The next thing that you would want to look at is plants that can help protect them from pests. Borage and marigolds are terrific plants to put with your tomatoes as they not only help with pest control but also attract pollinators, which is crucial.
There are many different places where you can find companion planting charts, however, you shouldn’t stop there. They typically offer some good companion choices as well as some bad companions. However, when you research a specific crop’s companions, you can find much more detailed information. As always, I’ll reiterate, doing your research is so important.
-Plant them in a way that they can receive the optimal sunlight and water without competing with each other’s root systems.
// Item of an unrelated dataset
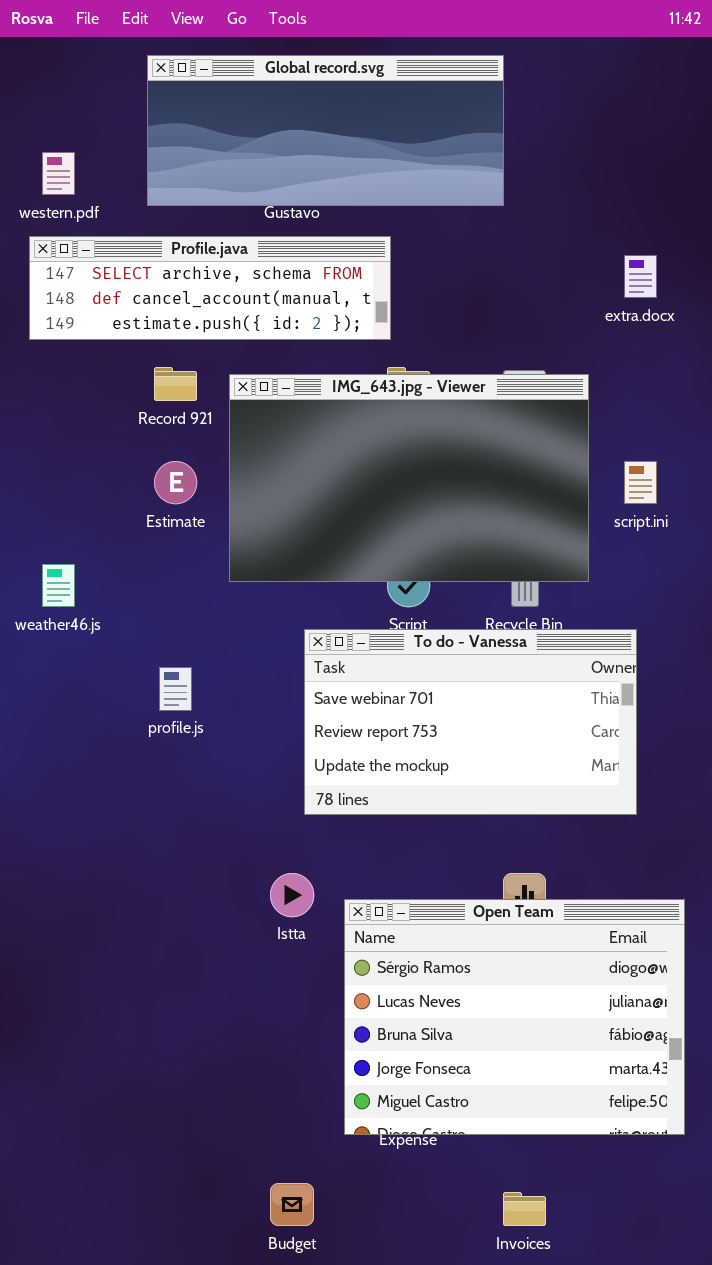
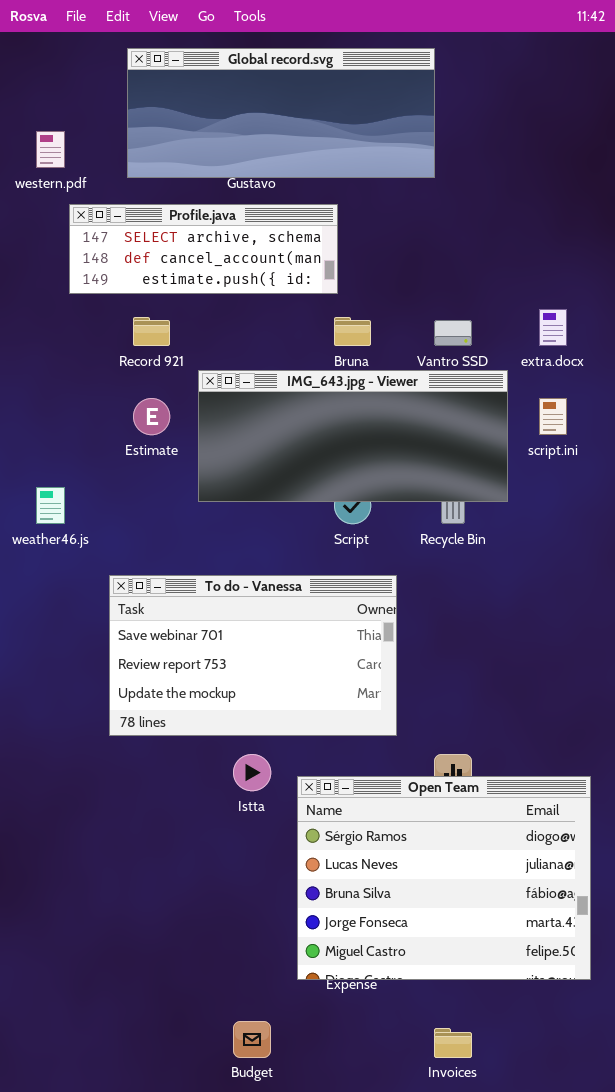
Profile.java: [29,236,391,340] -> [69,204,338,294], resized
extra.docx: [624,255,657,298] -> [539,309,567,346], moved
IMG_643.jpg - Viewer: [229,374,589,582] -> [198,370,508,502], resized
To do - Vanessa: [304,629,637,815] -> [109,575,397,736], moved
I mentioned earlier that the root systems should be taken into consideration during the planning process, but you also have to consider sunlight requirements. Some companion strategies can take care of this problem for you. Lettuce will do well with the afternoon shade that tomato plants can offer if planted with that purpose in mind.
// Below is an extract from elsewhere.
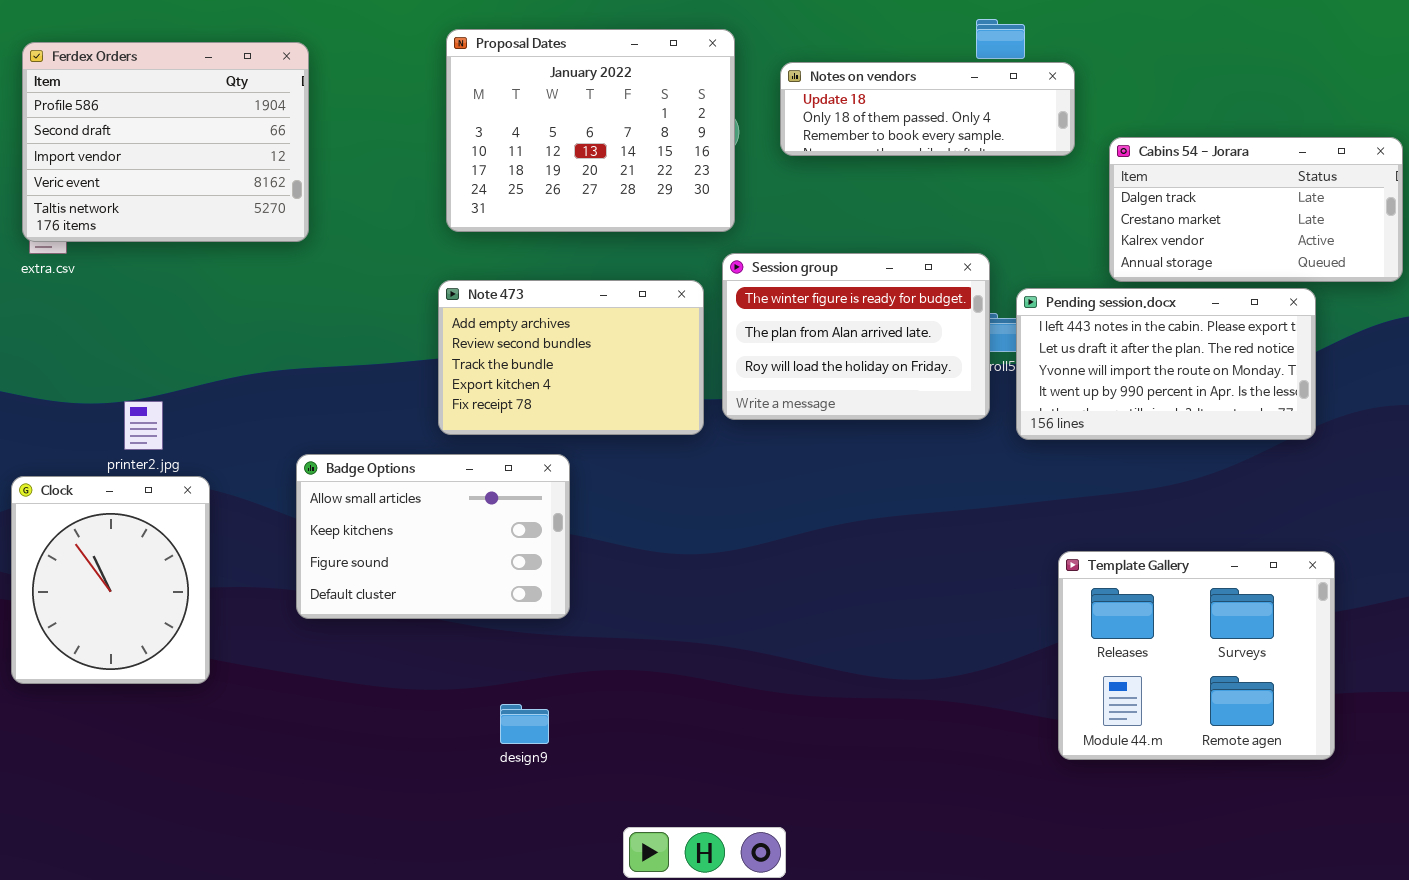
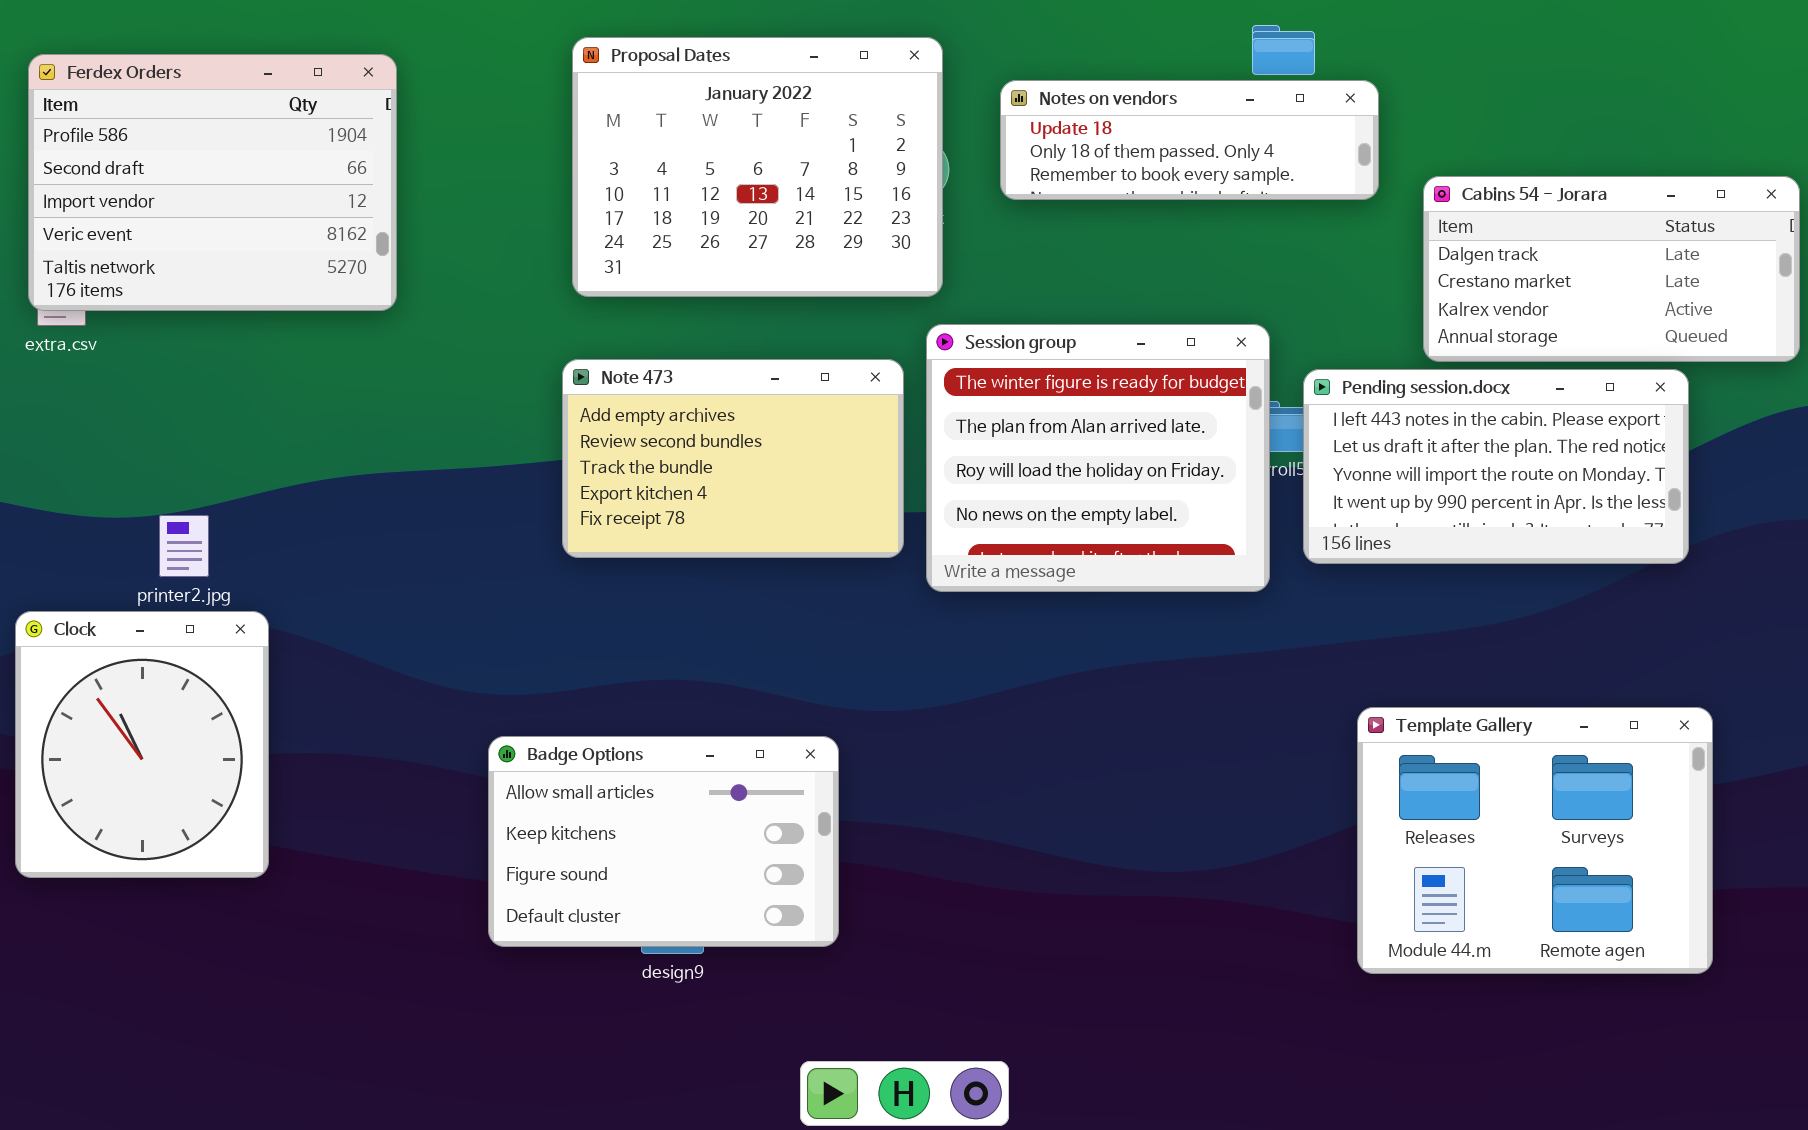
Session group: [722,253,990,420] -> [926,324,1270,592], resized
Badge Options: [296,454,570,619] -> [488,736,839,947], moved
Something else that this planting arrangement assists is water consumption and weed control. The lettuce in this scenario acts as a living mulch, helping to shade out weeds and keep the soil from drying out as easily.
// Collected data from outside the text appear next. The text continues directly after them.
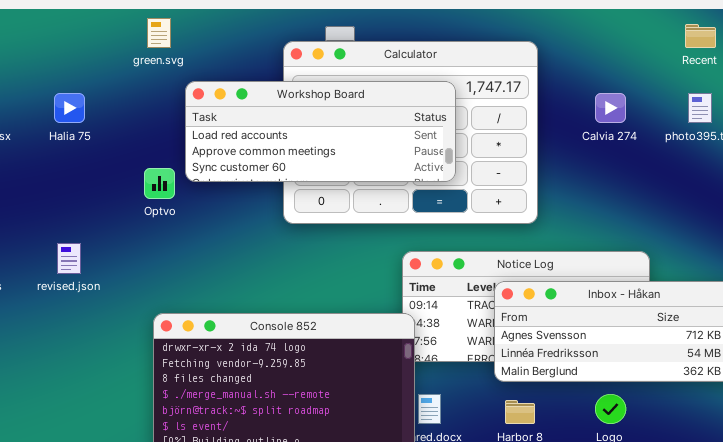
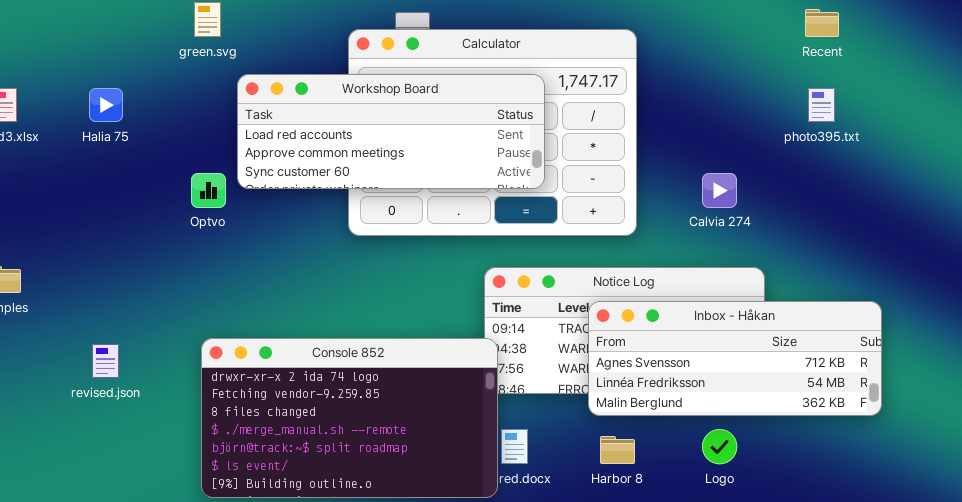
Calvia 274: [595,93,626,123] -> [702,173,737,208], moved
revised.json: [57,243,81,274] -> [92,344,119,378], moved

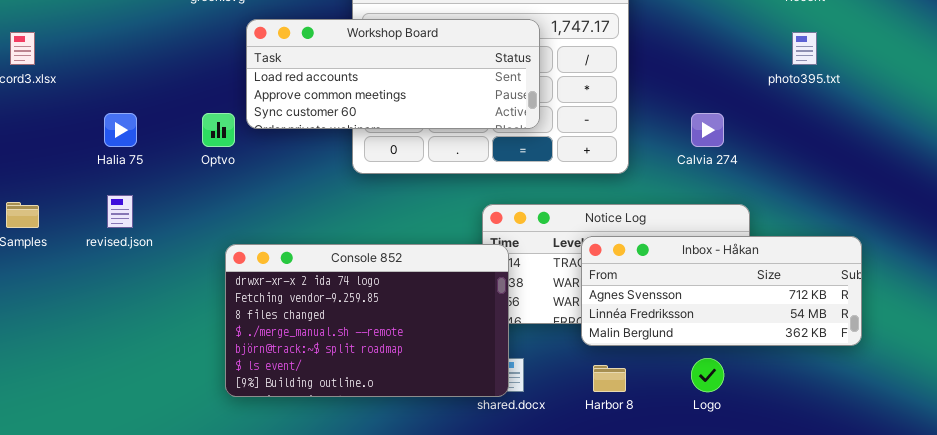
Halia 75: [89,88,123,122] -> [104,113,137,147], moved
Console 852: [201,338,498,498] -> [225,244,509,397], moved
revised.json: [92,344,119,378] -> [107,195,133,228], moved

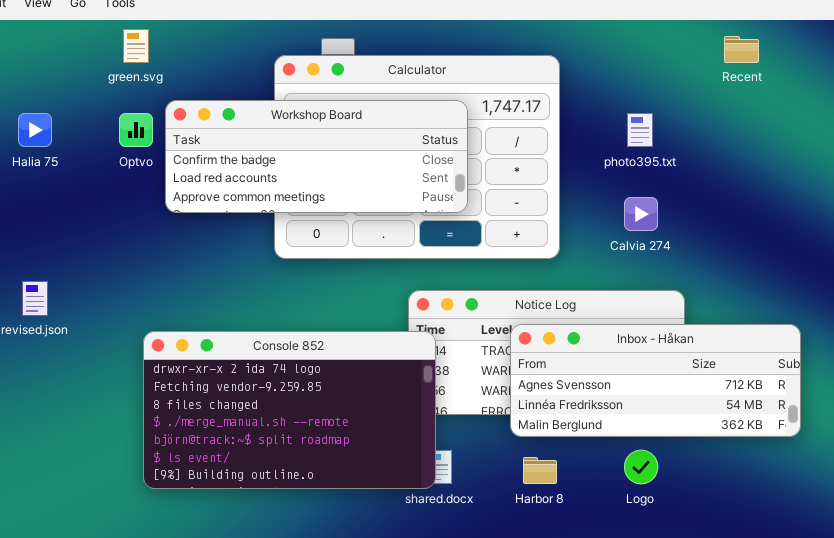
Workshop Board: [246,19,540,129] -> [165,100,468,213], scrolled up 1 row
photo395.txt: [792,32,817,65] -> [627,113,653,147], moved
Halia 75: [104,113,137,147] -> [18,113,52,147], moved
Optvo: [202,113,235,147] -> [119,113,153,147], moved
-Choose plants with similar soil requirements.
Certainly, you want to make sure that the plants have the same pH requirements but also their water needs. Some plants need way more water than others, so you don’t want to take the chance of drowning one while watering another.
-Companion planting methods as chemical pest control
I touched on this above and it is one of the most significant benefits of companion planting. There are so many options and combinations to make this happen. You just need to research your crops. However, I’ll give you some of my favorites.
Calendula is a flowering herb that I grow EVERYWHERE throughout my garden. It has so many uses and there is simply no reason I can think of to not include it. Along the same lines, marigolds and nasturtium are plants that should just be scattered everywhere as well.
Conclusion: Start Growing with the Benefits of Companion Planting Today!
As long as you do a little research on the companions of your main crops, it is a simple process to get started companion planting. You do not HAVE to start big and companion plant every inch of your garden right off the bat. You can start with a few companions that are generally beneficial to your garden and go from there. Don’t let yourself get overwhelmed, just get your hands dirty and get started!